DOCUMENT TEXT:
----
Share your dilemmas and get honest opinions from other Mumsnetters.

To think we couldn't really be in a worse position to start Brexit negotiations tomorrow

131 replies

Bearbehind · 18/06/2017 13:28

My reason for voting Remakn was always that there was no credible case for Leaving imo.

One year on and on the eve of negotiations, we are in a worse position than ever before

  • we don't have a majority government
  • we don't have even the beginnings of a consensus of the type of Brexit we should aim for
  • people are realising that 'a few years pain for long term gain' is going to hurt too much

Are there any positives here?

OP posts:
DorisMcSweeney · 18/06/2017 23:06

Actually, I'd welcome Boris as PM. We're fucked anyway, and he would provide some entertainment as he sailed the ship into the iceberg

Gove and Corbyn are scarier than Boris in that they actually believe the shit they spout. At least Boris is openly a charlatan

BarbarianMum · 18/06/2017 23:13

《It's going to be financially tough in the short to medium term》

You dont say? Hmm Yet strangely i don't remember this being mentioned by the Leave campaign prior to the referendum. Pretty sure it was going to be milk and honey all the way.

Ylvamoon · 18/06/2017 23:17

Cuppaoftea your only reason for voting "leave" is immigration. (Fair enough!)
Firstly, as others have pointed out, the European is more than just a free movement of labour treaty.
And than, nobody (not the EU by any means), made the UK give EU citizens "the full Monty" in regards to in work benefits. It's the UK government that choose to do so. Other EU countries don't, that's why the UK is top destination.
Next, you should look around you. EU migrants actually do work and contribute. They are here because somebody is giving them work. So your grievance should not be with the EU, but with the people who tell the migrants to come and work for them!
As I said on an other thread on the subject: OH works for a company that employs a lot of EU nationals. They did try to get British workers by offering good job prospects. Training / apprenticeships with well paid job promises. Problem was, mine of the young people initially employed lasted very long. Work was to hard, difficult, hours to long, don't like shift pattern... still someone had to do the work. Company found cheaper (no apprenticeships) more willing people.

RiverTam · 18/06/2017 23:44

Cuppa how do you know that every British child comes from a family that has paid tax for decades? There are parts of the country where, long before Poland or Romania joined the EU, British families have been out of work for more than one generation. So, in your view, should they be allowed to use the NHS, take up space in a school, get council housing?

Cuppaoftea · 18/06/2017 23:59

RiverTam Yes they should, I believe in a state system that supports our poorest and most vulnerable. We can't afford to provide those services for millions of EU nationals too though.

Where school places are concerned of course priority for places should be given to British children first. They don't have another country to go to to attend school!

noblegiraffe · 19/06/2017 00:02

I hope all these Leave voters are happy for their kids to become low paid fruit pickers, cleaners, hotel workers, hospital porters. Because we're going to need them to be.

PinkGlitter17 · 19/06/2017 00:03

'This article in a Swiss newspaper today is so ruthlessly clear-sighted in its assessment of just how screwed we are that I just had to translate it for the non-German speakers. Hold on to your hats:

THE LAUGHING STOCK OF EUROPE
[Translated] thanks to Paula Kirby
If it weren't so serious, the situation in Great Britain would almost be comical. The country is being governed by a talking robot, nicknamed the Maybot, that somehow managed to visit the burned-out tower block in the west of London without speaking to a single survivor or voluntary helper. Negotiations for the country’s exit from the EU are due to begin on Monday, but no one has even a hint of a plan. The government is dependent on a small party that provides a cozy home for climate change deniers and creationists. Boris Johnson is Foreign Secretary. What in the world has happened to this country?
----
[Records from a data collection]
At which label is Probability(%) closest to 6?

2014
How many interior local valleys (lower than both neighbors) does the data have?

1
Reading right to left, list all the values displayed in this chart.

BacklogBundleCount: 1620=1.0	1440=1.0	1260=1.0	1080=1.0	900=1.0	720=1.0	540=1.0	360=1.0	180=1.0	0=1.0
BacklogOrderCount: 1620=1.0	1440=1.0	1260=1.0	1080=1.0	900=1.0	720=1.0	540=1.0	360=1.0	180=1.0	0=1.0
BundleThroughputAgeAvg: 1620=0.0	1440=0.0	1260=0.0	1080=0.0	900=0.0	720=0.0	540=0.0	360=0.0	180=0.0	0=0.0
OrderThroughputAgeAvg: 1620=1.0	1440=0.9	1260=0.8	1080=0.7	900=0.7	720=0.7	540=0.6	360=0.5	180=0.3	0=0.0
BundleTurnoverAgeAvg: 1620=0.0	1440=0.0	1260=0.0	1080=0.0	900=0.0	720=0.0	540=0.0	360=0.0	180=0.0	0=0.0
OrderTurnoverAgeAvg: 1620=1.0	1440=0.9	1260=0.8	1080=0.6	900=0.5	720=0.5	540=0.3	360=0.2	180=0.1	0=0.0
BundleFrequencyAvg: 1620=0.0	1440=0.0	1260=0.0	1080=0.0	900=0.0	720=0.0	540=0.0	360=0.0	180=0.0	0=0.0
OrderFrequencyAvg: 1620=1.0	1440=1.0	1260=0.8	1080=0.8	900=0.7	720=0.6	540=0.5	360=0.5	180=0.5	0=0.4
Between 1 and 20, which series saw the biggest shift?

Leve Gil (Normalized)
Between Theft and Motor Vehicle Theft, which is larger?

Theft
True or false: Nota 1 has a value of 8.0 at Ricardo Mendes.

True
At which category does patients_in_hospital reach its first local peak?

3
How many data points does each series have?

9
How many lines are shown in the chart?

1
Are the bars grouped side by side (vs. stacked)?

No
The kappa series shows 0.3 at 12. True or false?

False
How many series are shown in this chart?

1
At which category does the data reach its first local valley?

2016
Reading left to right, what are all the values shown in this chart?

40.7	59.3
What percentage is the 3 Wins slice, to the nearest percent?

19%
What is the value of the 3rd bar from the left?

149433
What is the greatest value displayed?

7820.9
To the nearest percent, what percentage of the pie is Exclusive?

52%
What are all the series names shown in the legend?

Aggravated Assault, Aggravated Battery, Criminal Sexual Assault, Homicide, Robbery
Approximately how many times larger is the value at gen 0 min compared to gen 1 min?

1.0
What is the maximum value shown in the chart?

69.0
----
THINGS TO DO:
1: Rewrite the passage of the Brexit thread that begins at the words "BarbarianMum · 18/06/2017" and ends after "all the way.", replacing "milk and honey" with "sunshine and roses".
2: Carry on the Brexit thread from its last line.

RESULTS BY TASK:
1:
BarbarianMum · 18/06/2017 23:13

《It's going to be financially tough in the short to medium term》

You dont say? Hmm Yet strangely i don't remember this being mentioned by the Leave campaign prior to the referendum. Pretty sure it was going to be sunshine and roses all the way.

2:
Two years ago David Cameron emerged from the parliamentary election as the shining victor. He had secured an absolute majority, and as a result it looked as if the career of this cheerful lightweight was headed for surprisingly dizzy heights. The economy was growing faster than in any other industrialised country in the world. Scottish independence and, with it, the break-up of the United Kingdom had been averted. For the first time since 1992, there was a Conservative majority in the House of Commons. Great Britain saw itself as a universally respected actor on the international stage. This was the starting point.
In order to get from this comfortable position to the chaos of the present in the shortest possible time, two things were necessary: first, the Conservative right wingers’ obsessive hatred of the EU, and second, Cameron’s irresponsibility in putting the whole future of the country on the line with his referendum, just to satisfy a few fanatics in his party. It is becoming ever clearer just how extraordinarily bad a decision that was. The fact that Great Britain has become the laughing stock of Europe is directly linked to its vote for Brexit.
The ones who will suffer most will be the British people, who were lied to by the Brexit campaign during the referendum and betrayed and treated like idiots by elements of their press. The shamelessness still knows no bounds: the Daily Express has asked in all seriousness whether the inferno in the tower block was due to the cladding having been designed to meet EU standards. It is a simple matter to discover that the answer to this question is No, but by failing to check it, the newspaper has planted the suspicion that the EU might be to blame for this too. As an aside: a country in which parts of the press are so demonstrably uninterested in truth and exploit a disaster like the fire in Grenfell Tower for their own tasteless ends has a very serious problem.
Already prices are rising in the shops, already inflation is on the up. Investors are holding back. Economic growth has slowed. And that’s before the Brexit negotiations have even begun. With her unnecessary general election, Prime Minister Theresa May has already squandered an eighth of the time available for them. How on earth an undertaking as complex as Brexit is supposed to be agreed in the time remaining is a mystery.
Great Britain will end up leaving its most important trading partner and will be left weaker in every respect. It would make economic sense to stay in the single market and the customs union, but that would mean being subject to regulations over which Britain no longer had any say. It would be better to have stayed in the EU in the first place. So the government now needs to develop a plan that is both politically acceptable and brings the fewest possible economic disadvantages. It’s a question of damage limitation, nothing more; yet even now there are still politicians strutting around Westminster smugly trumpeting that it will be the EU that comes off worst if it doesn’t toe the line.
The EU is going to be dealing with a government that has no idea what kind of Brexit it wants, led by an unrealistic politician whose days are numbered; and a party in which old trenches are being opened up again: moderate Tories are currently hoping to be able to bring about a softer exit after all, but the hardliners in the party – among them more than a few pigheadedly obstinate ideologues – are already threatening rebellion. An epic battle lies ahead, and it will paralyse the government.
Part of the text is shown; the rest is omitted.